------ Record extracts ------

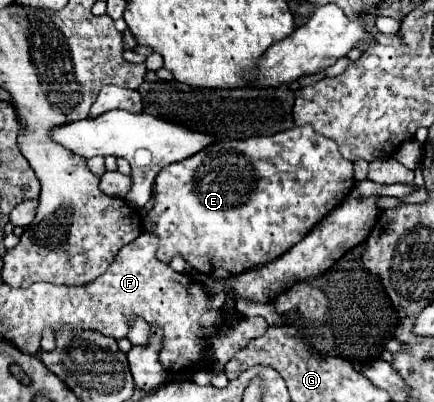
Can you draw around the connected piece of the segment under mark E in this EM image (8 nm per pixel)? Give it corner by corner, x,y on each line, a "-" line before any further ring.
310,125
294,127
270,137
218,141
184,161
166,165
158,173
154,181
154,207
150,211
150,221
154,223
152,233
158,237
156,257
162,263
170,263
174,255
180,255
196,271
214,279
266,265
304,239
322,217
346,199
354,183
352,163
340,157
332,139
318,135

------
------ Record extracts ------

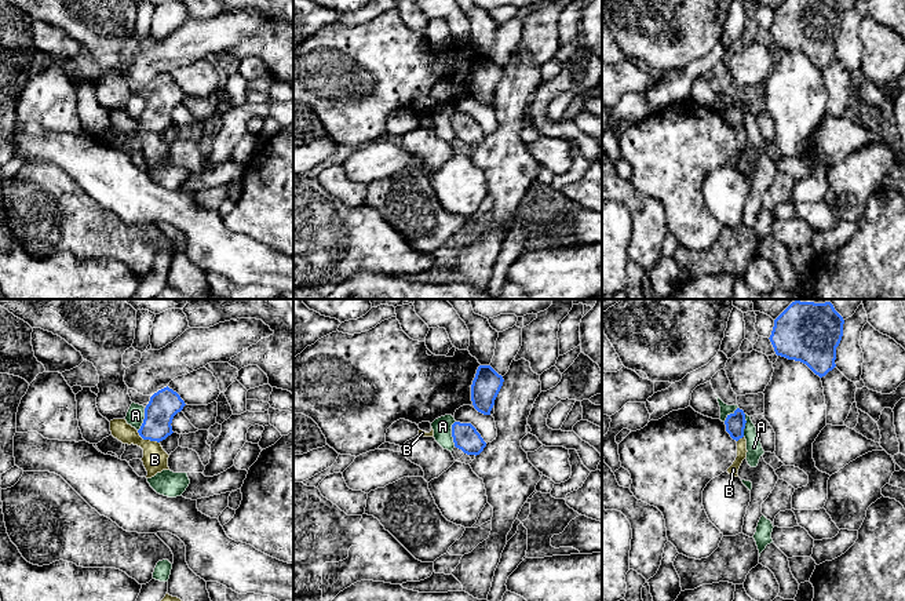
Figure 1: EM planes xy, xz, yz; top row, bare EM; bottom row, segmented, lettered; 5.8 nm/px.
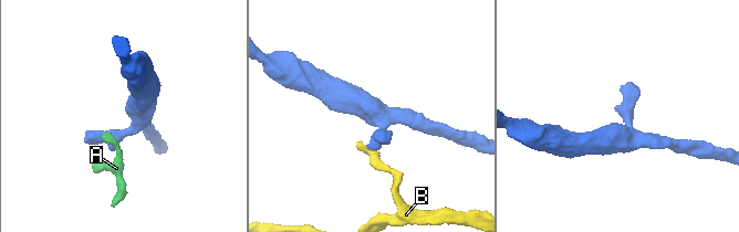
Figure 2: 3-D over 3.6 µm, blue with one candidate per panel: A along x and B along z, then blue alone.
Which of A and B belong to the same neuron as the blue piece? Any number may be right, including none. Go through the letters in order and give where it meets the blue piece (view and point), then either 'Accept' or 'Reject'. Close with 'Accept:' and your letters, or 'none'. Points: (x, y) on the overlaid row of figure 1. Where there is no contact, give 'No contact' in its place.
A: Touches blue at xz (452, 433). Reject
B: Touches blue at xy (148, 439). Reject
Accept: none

------
------ Record extracts ------

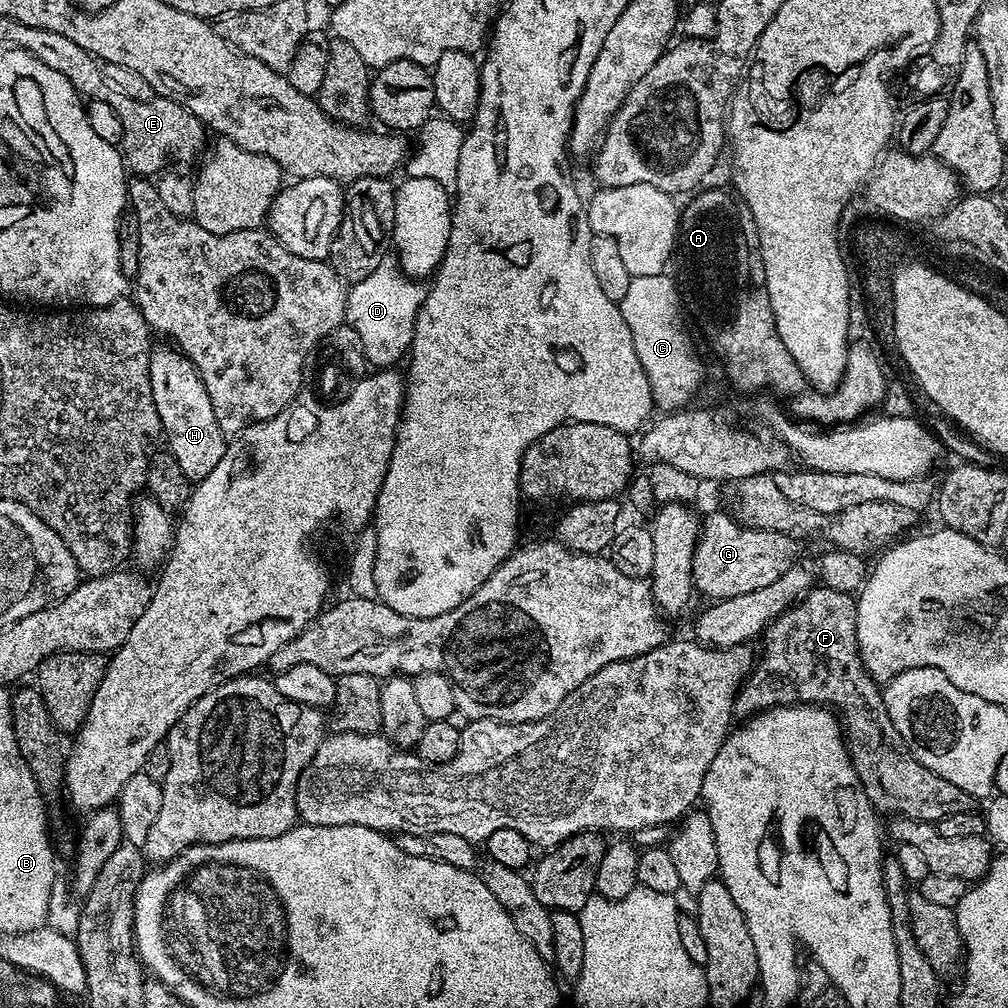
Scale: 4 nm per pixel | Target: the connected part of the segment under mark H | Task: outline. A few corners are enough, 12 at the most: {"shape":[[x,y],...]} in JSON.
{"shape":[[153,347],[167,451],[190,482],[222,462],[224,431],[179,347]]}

------

▶ Your task: In the listing above, find the line with "Figure 1: EM" and output every line through the one with "Figure 2: 3-D", exactly, without the pictures.

▶ Your solution:
Figure 1: EM planes xy, xz, yz; top row, bare EM; bottom row, segmented, lettered; 5.8 nm/px.
Figure 2: 3-D over 3.6 µm, blue with one candidate per panel: A along x and B along z, then blue alone.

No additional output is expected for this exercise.